Skyline Financial Services Corp., the Falls Church company formed to clean up the real estate mess left by the failed EPIC tax-shelter partnership and now facing a potential boom in the savings and loan debacle, agreed yesterday to be acquired by a General Electric Co. subsidiary.

Terms of the acquisition by General Electric Mortgage Capital Corp. were not disclosed. Skyline had been owned by its management, the Maryland Deposit Insurance Fund and the dozens of financial institutions that were left holding mortgages on $1.5 billion in property of Equity Programs Investment Corp. (EPIC) when the partnership went bankrupt in 1985.

Skyline, named after the Baileys Crossroads office complex where it is based, manages and disposes of troubled single-family residential properties that financial institutions and government agencies acquire through foreclosure or other means. It has developed a reputation for efficiently handling the properties through a highly automated management system that keeps track of hundreds of thousands of transactions a month.

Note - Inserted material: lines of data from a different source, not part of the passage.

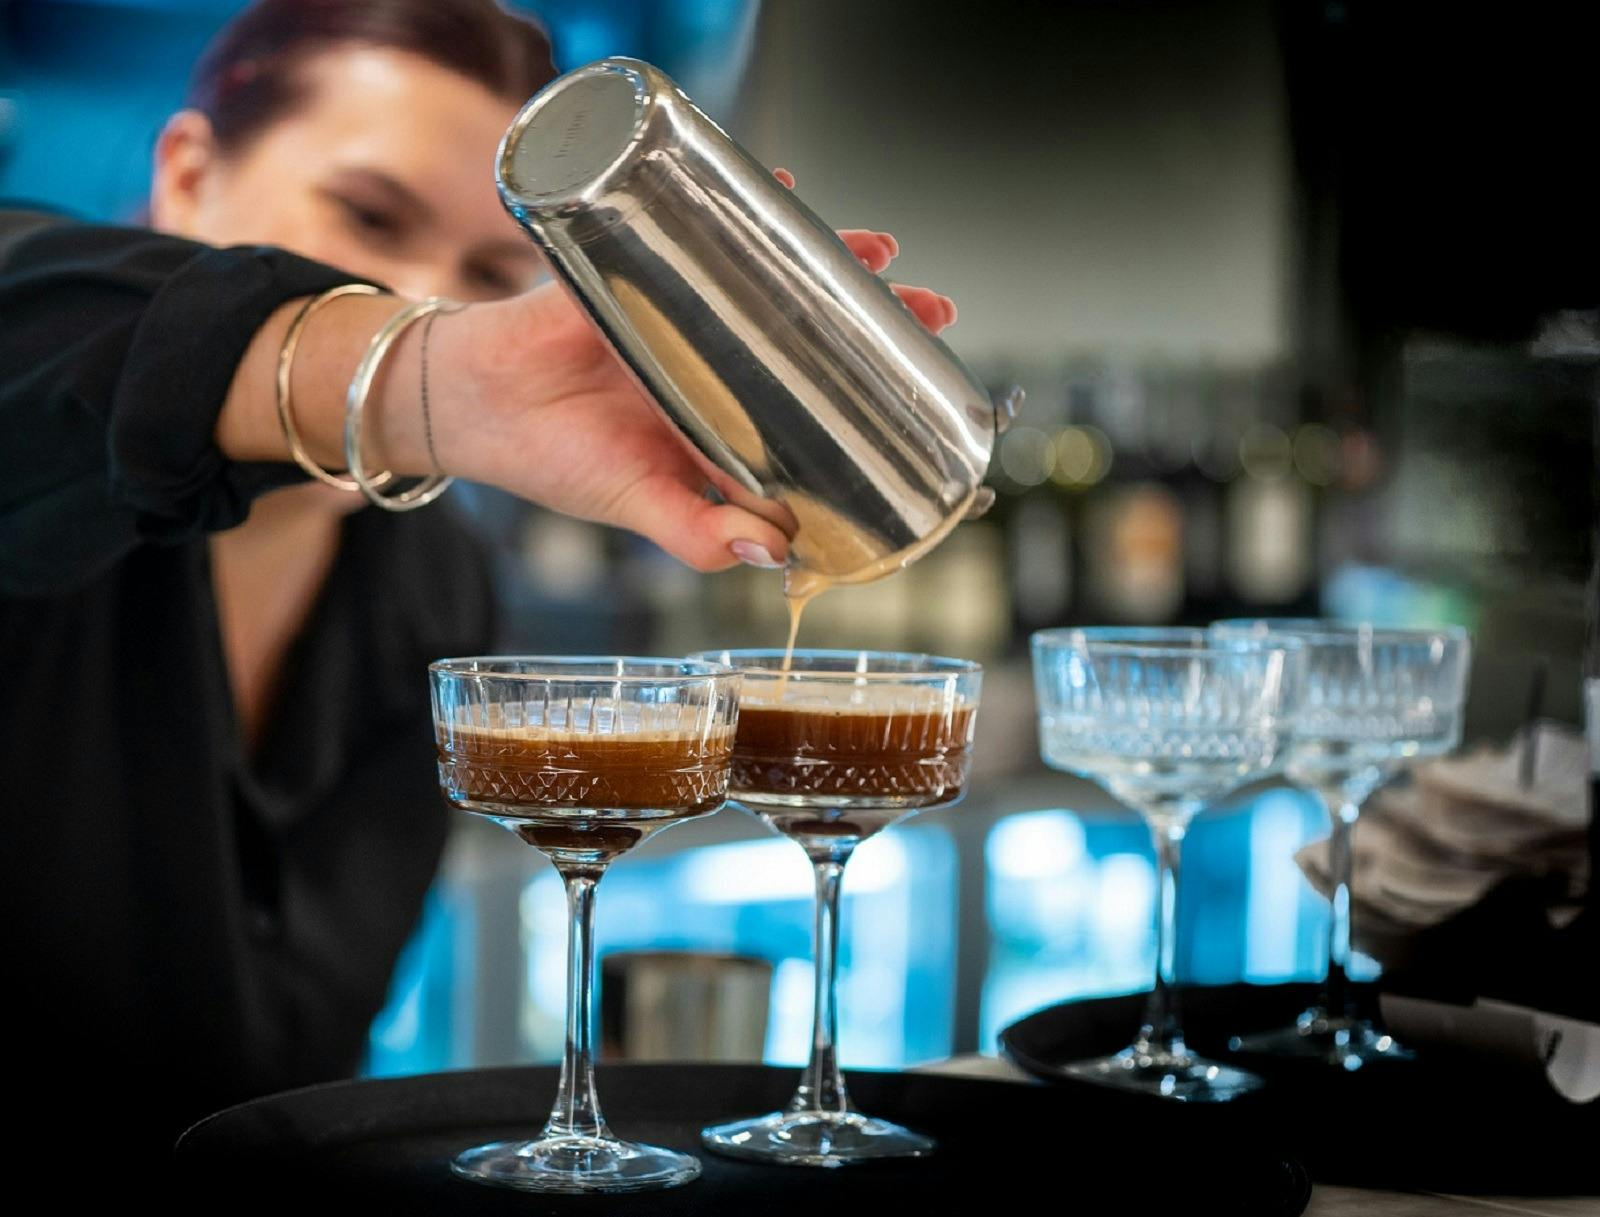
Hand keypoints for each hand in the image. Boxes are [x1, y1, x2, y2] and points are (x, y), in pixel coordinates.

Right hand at [435, 173, 959, 573]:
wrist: (474, 404)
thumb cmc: (557, 460)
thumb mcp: (639, 505)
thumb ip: (699, 535)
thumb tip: (774, 555)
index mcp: (726, 422)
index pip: (812, 407)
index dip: (867, 398)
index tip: (921, 393)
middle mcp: (720, 365)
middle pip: (812, 335)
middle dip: (874, 320)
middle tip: (930, 305)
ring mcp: (689, 316)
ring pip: (775, 282)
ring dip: (831, 261)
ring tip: (880, 248)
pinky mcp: (650, 272)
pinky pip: (706, 234)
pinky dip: (744, 206)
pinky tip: (788, 187)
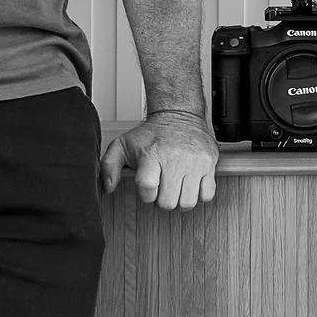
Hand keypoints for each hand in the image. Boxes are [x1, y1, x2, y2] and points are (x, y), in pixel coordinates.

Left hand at [100, 108, 218, 211]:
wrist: (179, 114)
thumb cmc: (151, 135)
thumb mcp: (123, 145)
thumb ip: (109, 166)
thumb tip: (108, 187)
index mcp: (151, 155)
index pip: (148, 188)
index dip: (146, 194)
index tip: (147, 187)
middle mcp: (175, 159)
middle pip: (168, 202)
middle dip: (163, 200)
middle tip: (162, 188)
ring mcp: (194, 163)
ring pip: (188, 202)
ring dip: (180, 200)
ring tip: (176, 187)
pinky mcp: (209, 164)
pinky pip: (207, 195)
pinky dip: (198, 195)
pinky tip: (190, 184)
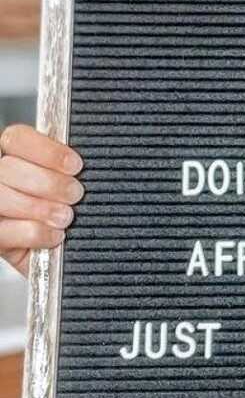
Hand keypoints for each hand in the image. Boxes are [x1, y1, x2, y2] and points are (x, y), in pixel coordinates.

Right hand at [0, 124, 84, 276]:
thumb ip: (65, 168)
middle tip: (76, 194)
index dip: (47, 150)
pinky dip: (35, 233)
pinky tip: (55, 235)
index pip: (17, 139)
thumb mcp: (68, 184)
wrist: (63, 258)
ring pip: (3, 198)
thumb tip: (82, 161)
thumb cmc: (67, 210)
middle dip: (49, 183)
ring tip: (66, 217)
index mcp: (14, 157)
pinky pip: (5, 231)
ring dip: (41, 208)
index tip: (76, 165)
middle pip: (9, 168)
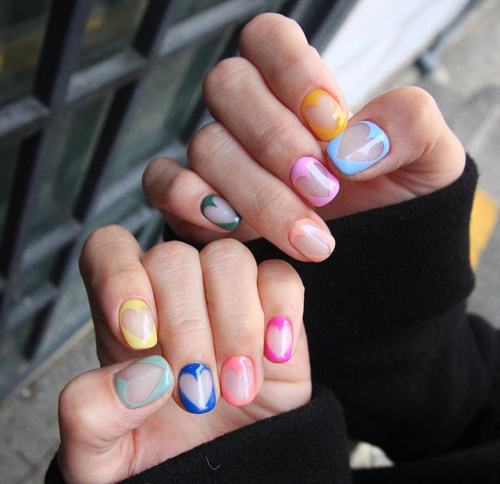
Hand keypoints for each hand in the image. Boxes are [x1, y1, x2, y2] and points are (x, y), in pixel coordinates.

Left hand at [57, 227, 309, 482]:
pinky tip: (274, 356)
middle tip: (194, 392)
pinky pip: (282, 278)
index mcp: (125, 313)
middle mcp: (175, 294)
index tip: (138, 337)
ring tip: (236, 388)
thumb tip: (142, 375)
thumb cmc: (161, 454)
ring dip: (235, 326)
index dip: (119, 276)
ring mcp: (227, 296)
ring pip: (230, 260)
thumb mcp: (101, 455)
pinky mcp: (275, 308)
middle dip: (186, 328)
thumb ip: (91, 414)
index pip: (109, 249)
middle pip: (174, 258)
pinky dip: (281, 311)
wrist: (228, 470)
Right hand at [143, 13, 464, 261]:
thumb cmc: (396, 201)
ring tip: (308, 236)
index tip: (331, 126)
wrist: (374, 254)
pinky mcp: (194, 201)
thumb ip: (409, 125)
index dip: (293, 73)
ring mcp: (218, 158)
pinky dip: (186, 198)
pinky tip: (232, 226)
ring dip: (255, 191)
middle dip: (276, 142)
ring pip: (204, 144)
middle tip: (324, 191)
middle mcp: (250, 116)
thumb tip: (352, 142)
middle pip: (227, 87)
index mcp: (300, 88)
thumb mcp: (428, 159)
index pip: (268, 39)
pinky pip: (162, 182)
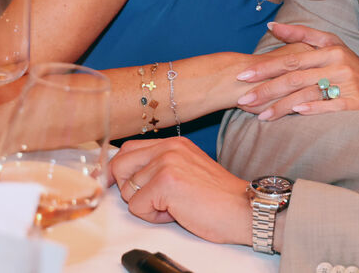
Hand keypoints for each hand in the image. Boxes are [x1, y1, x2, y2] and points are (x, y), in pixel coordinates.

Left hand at [109, 137, 249, 244]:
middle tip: (153, 200)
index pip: (129, 149)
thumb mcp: (187, 170)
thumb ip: (160, 166)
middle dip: (128, 188)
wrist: (242, 208)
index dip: (119, 170)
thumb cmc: (218, 197)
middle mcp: (169, 147)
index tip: (116, 184)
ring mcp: (166, 162)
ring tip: (174, 205)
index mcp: (174, 143)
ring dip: (147, 205)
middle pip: (120, 164)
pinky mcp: (165, 182)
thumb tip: (127, 176)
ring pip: (128, 190)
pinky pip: (137, 207)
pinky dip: (153, 216)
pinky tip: (177, 212)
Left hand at [235, 22, 358, 119]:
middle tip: (243, 99)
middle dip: (267, 89)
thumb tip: (271, 26)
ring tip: (261, 116)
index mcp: (330, 50)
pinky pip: (331, 107)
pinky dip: (313, 110)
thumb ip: (301, 35)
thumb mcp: (330, 45)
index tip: (243, 76)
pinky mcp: (356, 103)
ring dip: (282, 106)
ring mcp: (348, 85)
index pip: (291, 59)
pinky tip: (296, 114)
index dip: (266, 68)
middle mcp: (338, 65)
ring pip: (308, 94)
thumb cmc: (349, 66)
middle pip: (295, 78)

Skyline last month disposed of the last assets of EPIC, one of the largest single real estate failures in history. Now Skyline is expected to take advantage of the much larger market presented by the federal cleanup of the savings and loan industry.

The Resolution Trust Corp., the entity set up by Congress to handle the disposition of failed savings and loan institutions, is expected to have to deal with more than $50 billion of property owned by defunct thrifts, some of which it will manage and dispose of itself, some of which it will farm out to firms such as Skyline.

"You're talking about a ... multibillion-dollar business that isn't being done by anybody yet, which is just starting," Skyline President Stuart A. McFarland said.

"They're very well poised to take advantage of the opportunity this crisis will present for the next five to 10 years," said Joseph Robert Jr., chairman of J.E. Robert Cos., an Alexandria-based asset management firm that occasionally competes with Skyline.

While winding up the EPIC affair, Skyline has picked up property management contracts from other financial institutions in the past couple of years and is dealing with about 2,800 properties, McFarland said. Employment has dropped from a peak of about 700 to about 150 workers, mostly because of the automation of the company's property management system.

But while McFarland said Skyline had half expected to go out of business after finishing its EPIC work, the ever-worsening S&L situation has presented new opportunities.

By throwing in its lot with GE Capital, McFarland said, Skyline will be able to move into the more lucrative -- albeit risky -- field of acquiring property rather than simply managing it for a fee.

"We did not necessarily have the balance sheet to go out and secure new property," McFarland said. "We were looking for money, and we had none and {GE} had a lot, so it looked like a good marriage."

McFarland, who along with the rest of management will stay with the firm under its new ownership, said GE Capital was chosen over several other bidders for Skyline.

Mark Goldhaber, first vice president of GE Capital, which is based in Raleigh, N.C., said his company had been looking to expand into Skyline's field of asset management to expand the services offered by GE Capital, a leading insurer of home mortgages.

"I just believe that it's a very good and very compatible match for what we try to do," Goldhaber said.

"Certainly this is an organization that has state-of-the-art technology, strong management systems and certainly Stuart McFarland is someone who is very knowledgeable and experienced in a number of mortgage finance systems," Goldhaber said. "He's a proven winner."

Robert said GE Capital's planned purchase of Skyline was "a reflection of the financial community's perception of where the opportunities lie in the years ahead with respect to the real estate business. It's not in development, but it's in providing services to those entities or government agencies that hold troubled real estate."